Terapi desteği verirken bizim dindar insanımıza en çok bu konuda aktarım yapıyorum. Lütfen kişisel hatalarınıza, müdahaleci özelliklerinize, çok bilir tavırlarınıza, çevrenizdeki herkesi rahatsız eder nitelikteki eleştirilerinize Allah’ı referans göstermeyin! Düşünsenize, iletişim anlamında zaaflarınız var ve bunun için size gücenen insanları “İyi de ben Allah’ın emrini yerine getiriyorum, niye bozuluyorsun?” diyerek susturduğunuzda, belki o kişinin size olan itirazını sübvanse ediyorsunuz; ancak uzun vadede herkesi dinden soğutmuş olabileceğiniz fikri aklınıza hiç gelmiyor mu?
Ben olsam, çok net söyleyeyim resmen dinden soğurum! Din, hayatı programlar, yaşamın genelini. Ama incikten boncuğa her detaya müdahale etmez! Genel geçer doğrularımızla, günlük pratiğimizi ilkelere uygun olarak yaşarız zaten.

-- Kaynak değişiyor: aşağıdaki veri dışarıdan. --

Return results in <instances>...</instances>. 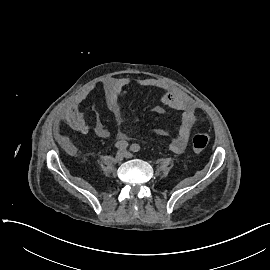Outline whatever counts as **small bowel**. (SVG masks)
Returning <instances> with one entry per match:
<instances>
[{
  "label": "small bowel",
  "instance_id": "1",
  "mask_svg": "<svg viewBox=\"0 0 270 270\" xmlns=\"http://www.w3.org/2000/svg\"><path fill=\"white\" fill-rule=\"evenodd\" d=\"M129 84L130 79L126 77L109 79L103 84L106 106L114 115L118 126L123 124L126 117L124 111L120 107L119 96L123 89ZM140 85L158 90V97L165 106L182 112L180 127L173 135L170 143V150L172 152L176 154L182 153L186 148L190 134L196 123V111L190 98L180 89L171 87L155 79L142 80ZM87 94L88 91H82L64 113L65 123L71 129L81 134H87L91 128L84 114L80 110V103L85 99ZM153 112L162 114L164 108L162 106H155ZM93 131L99 138L107 139L110 137L109 130L101 121L94 122ZM117 137L123 140L126 139L128 135L123 130H120Z\"/></svg>",
  "mask_w": 270,
  "mask_h": 270
}]
</instances>
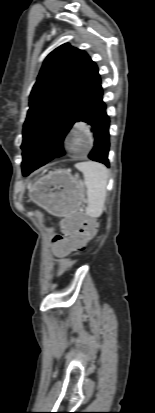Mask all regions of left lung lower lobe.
<instances>
[{
    "mask_svg": "<svg viewBox=\"0 0 155 413\" xmlns=\"http://www.w3.org/2000/svg\"><path fill=\"white\" fill-rule=\"evenodd\" d=\"M78 122H84L89 126L94 139V148L89 154V158L101 162L109 167L108 151H109V117L106 114V106L103 102V90L101 82L99 86L90 96L88 101L83 106L79 116ZM67 133H62L55 139V143L60 146L59 151L50 159L59 157L64 154L63 140ZM49 160V161H50ZM47 161V162H49ZM47 162L41 164L35 169L45 165ZM35 169L24 173L27 176Z\"/></svg>",
    "mask_w": 155,
    "mask_h": 413,
    "instance_id": "obj_1",
    "label": "left lung lower lobe"
}]
</instances>
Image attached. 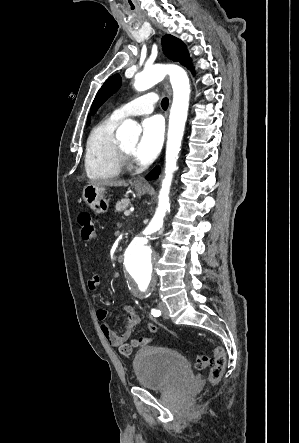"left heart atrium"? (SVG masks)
Masks as SVG:
<instances>
[{
  "label": "left heart atrium",
  "mask_w": 299,
  "mask_h": 443,
  "mask_svg": "<svg viewBox=\"0 0 299 443\" xmlns=\"http://www.w3.org/2000/svg\"><path fill=\"white\" fill-rule=\"evenodd\" d=\"M164 135V124L160 116H151L142 123V135L134 156L141 163L151 162L159 152Z\"/></svg>",
  "instance_id": "left-heart-atrium-1"
}]
</instances>
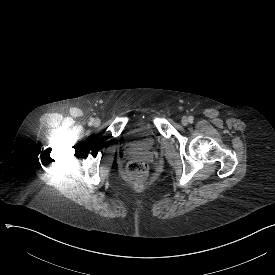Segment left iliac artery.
<instances>
[{
  "instance_id": "obj_1",
  "label": "left iliac artery",
  "mask_w": 275,
  "mask_h": 275,
  "mask_svg": "<svg viewBox=\"0 0 275 275\" xmlns=\"http://www.w3.org/2000/svg\"><path fill=\"white\" fill-rule=\"evenodd\" d=\"M188 119H189V122H191V123H192L193 120H194L193 116H189Z\"/></svg>"
}]
</instances>
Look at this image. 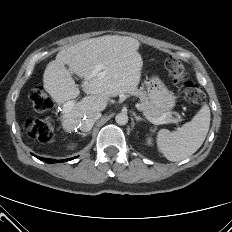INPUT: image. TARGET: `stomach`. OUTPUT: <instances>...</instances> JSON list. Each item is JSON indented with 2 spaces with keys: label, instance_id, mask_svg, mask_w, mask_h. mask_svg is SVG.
Returning a JSON list of instances; mask_svg holds the SVG:
<instances>
[{
  "label": "stomach",
  "instance_id": "obj_1",
  "mask_svg": "<svg viewBox=\"0 0 232 232\" xmlns=\"http://www.w3.org/2000/svg\"><path fill=\"white\" fill-rule=\"evenodd\" d=\"M150 101L162 112L172 110L176 104V97L169 91L163 82L156 80L150 82L147 87Z\"/></svg>",
  "mask_w": 232,
  "mask_h": 232
}]
</instances>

Umarım ne demek istediğimi anlatabilmişimdir. Özetle; iyiliği emretmek başka bir şey, her konuda herkese müdahale etmek bambaşka bir şey demiş oldum. Sevgiler...
 
 
İyiliği emretmek
“İyiliği emretmek, kötülükten uzaklaştırmak” gibi evrensel ve üst düzey gelişmiş yaşam şeklini öyle bir noktaya indirgediniz ki, yemeğin tuzu, oğlanın kazanacağı üniversite için yeterince çalışmaması, eve alınan eşyanın şekli, sokakta konuşan insanlara sataşma, iş yerindeki arkadaşlarımızın günlük diyaloglarına müdahale, dostunuzun giydiği kıyafetin renk seçiminin uyumsuzluğunu söyleme, eşinizin yorgun halini anlamak yerine sürekli eleştirme vs. gibi iyi kötü her şeye konuşan çenesi düşük bir formata çevirdiniz!
İyiliği emretmek; iyi olanı tavsiye etmektir! Akşama kadar her önünüze gelen kişinin, kişisel tercihleri hakkında yorum yapıp durmak değildir! Size uymayan yanlarını eleştirmek hiç değildir!
Üstelik müdahale ettiğiniz, doğru olduğuna inandığınız durumların gerçekten doğruyu temsil ettiğini nereden biliyorsunuz? Sizin tarzınıza ve beklentilerinize uymuyor diye müdahale etme hakkını kendinizde gördüğünüz davranışların, doğrusunun sadece sizde olduğunu kim söyledi? Çevrenizdeki insanlar niçin kendilerine doğru gelen davranışı sergileyemesinler? Allah (cc) bir size akıl verdi de onun dışındaki herkesi akletme işinden mahrum mu bıraktı? İnsanların oturmalarına kalkmalarına, yediklerine içtiklerine, günlük yaşamlarındaki seçim ve tercihlerine karışıp durmanın adı ne zaman “iyiliği emretmek” oldu?
Kendinizden soğutarak, olur olmaz her şeye karışan kişi durumuna düşürerek iyiliği emretme olur mu?